Document segment:
Why This System Exists

Real-world physical AI problems require combining multiple specialist models — a schedule generator, a traffic forecaster, a route optimiser, a capacity simulator — into a single end-to-end decision pipeline. These models are typically built independently, by different teams, in different languages.

The challenge is not always building the models — for many standard analytical tasks, the models exist. The challenge is connecting them: routing outputs from one model as inputs to the next, managing execution order, handling failures, and systematically testing how different parameter choices change outcomes. Without a shared execution environment, teams spend as much time on integration plumbing as on the models themselves. That said, some models are genuinely hard to build and represent OR IP — the Traffic Model's network System-of-Systems dynamics engine, high-efficiency linear systems solvers, and AI agent workloads are not commodity off-the-shelf components. The Modelling Library lists the specialist models available out of the box.

The MDK solves this. It provides a platform-level workflow engine where independent model services can be composed into pipelines and tested systematically — without requiring the teams who built them to agree on integration patterns.

The obvious alternative is to reach for an existing orchestration tool — and we tried that. The MDK originally used Apache Airflow as its execution backend. Airflow is a proven system for data pipeline orchestration, and its DAG model maps naturally to the concept of a workflow. But Airflow was designed for homogeneous compute: tasks that share a Python environment, access the same filesystem, and produce outputs that other Airflow tasks know how to read. OR's models are deliberately isolated microservices — a Julia simulation does not share an environment with a Python demand forecaster. Airflow could schedule the containers but could not understand their inputs and outputs, which meant every integration still fell back to bespoke code. We deprecated the Airflow wrapper and built the Workflow Execution Manager (WEM) in its place: an orchestrator that understands the OR model contract natively. The infrastructure for generating Airflow DAG definitions still exists in or-plugin-airflow, repurposed for code generation templates; the execution runtime does not. This was not a small decision, and it is worth being explicit about: MLflow, Prefect, and Kubeflow solve real problems, but they solve them for teams whose models share a compute environment. They are not built for heterogeneous microservice orchestration with a standardized but language-agnostic model API.

A second design decision worth naming upfront: the MDK is structured to keep operators in the loop before models are deployed to production — but the goal is autonomy. The Studies, Experiments, and Trials structure, the trial promotion mechanism, and the systematic comparison capability all exist to build confidence before outputs drive operational decisions. Engineers and analysts working on regulated physical systems need to understand and validate what their models are doing at the point of deployment. Once that confidence is established, the platform is designed to support progressively autonomous execution over time.

What this enables in practice:

  • A rail operator evaluating disruption response strategies can chain a schedule generation model → passenger demand model → capacity simulation → delay impact calculator. The MDK handles data routing and execution order; the team focuses on interpreting results. See or-demo-transport-rail for a working implementation of this pattern.

Set exercise: Carry the passage on why the MDK exists further, picking up right after its last sentence.

(Stored data entries)
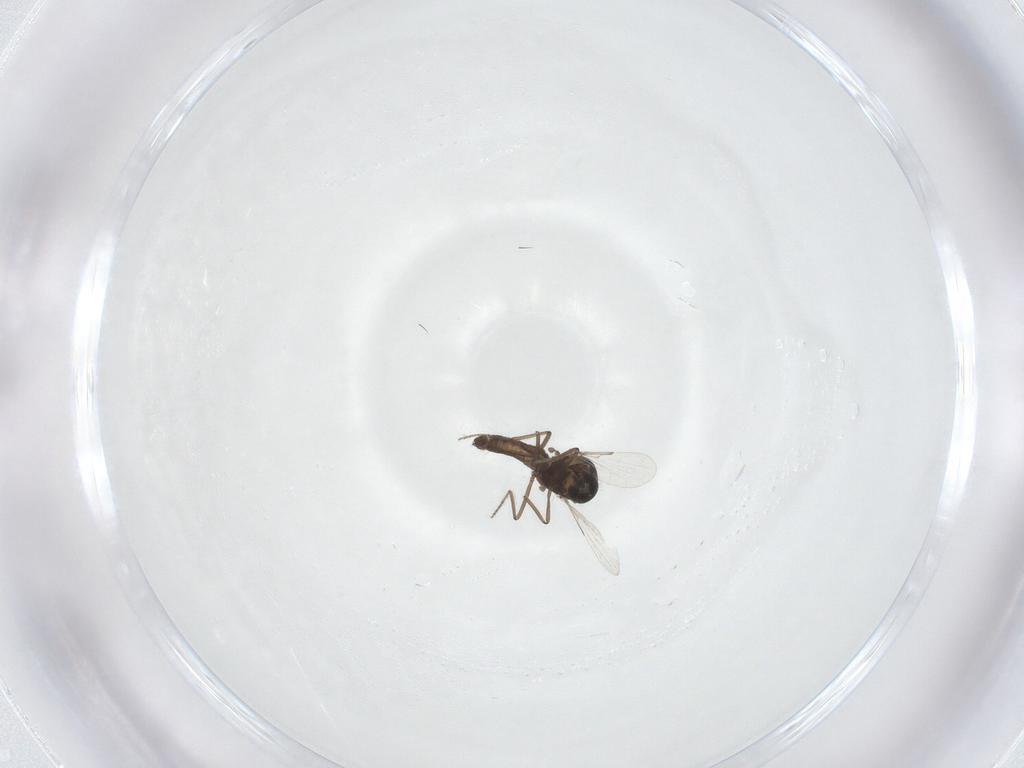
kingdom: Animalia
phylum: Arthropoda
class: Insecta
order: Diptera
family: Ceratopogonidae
==
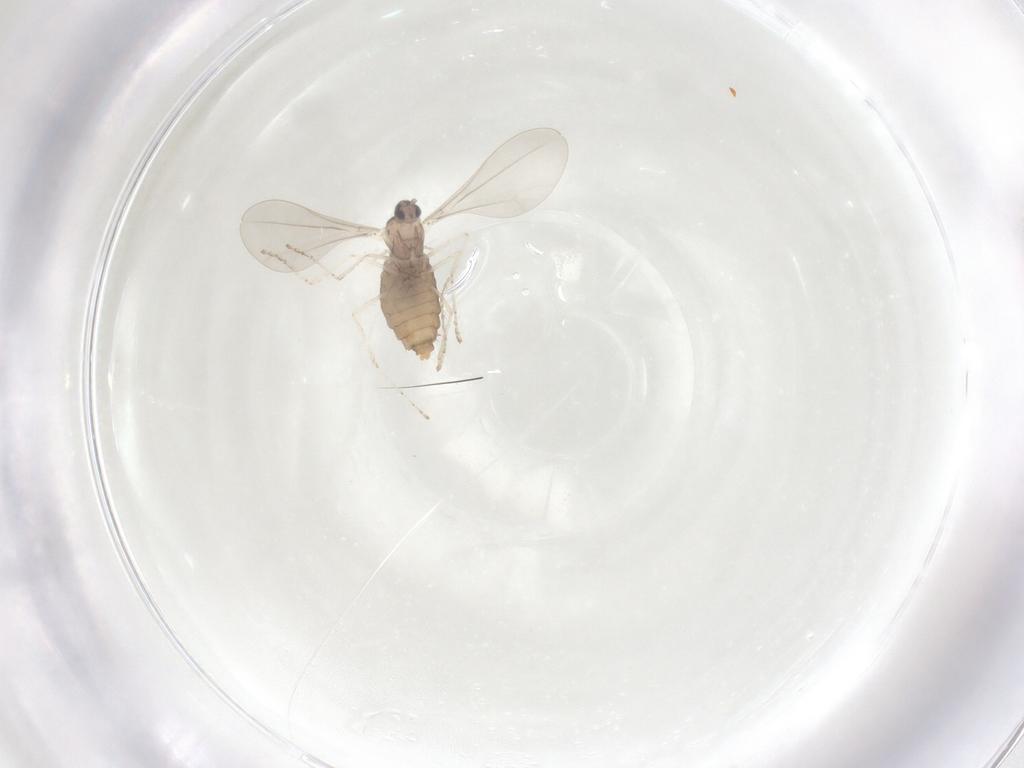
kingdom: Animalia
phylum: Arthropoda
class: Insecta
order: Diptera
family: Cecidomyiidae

Exercise result:
  • A mining operation testing different extraction schedules against route optimisation and cost models can define this as a single workflow, vary extraction parameters across experiments, and compare outcomes — without building a custom experiment runner.

  • A logistics team combining real-time traffic data with a route optimiser and schedule generator can run systematic experiments varying time windows, capacity constraints, or routing priorities to find the best operational configuration.

  • An autonomous AI agent monitoring an asset network identifies a high-priority fault alert, runs a predictive maintenance model to assess likely impact and timing, and automatically schedules a maintenance crew — surfacing the recommendation to the operator for confirmation before execution.

In each case, the value is the same: specialist models that would otherwise be siloed become a coordinated system. Teams move from model development to comparative analysis faster, and decisions are grounded in systematic experimentation rather than one-off runs.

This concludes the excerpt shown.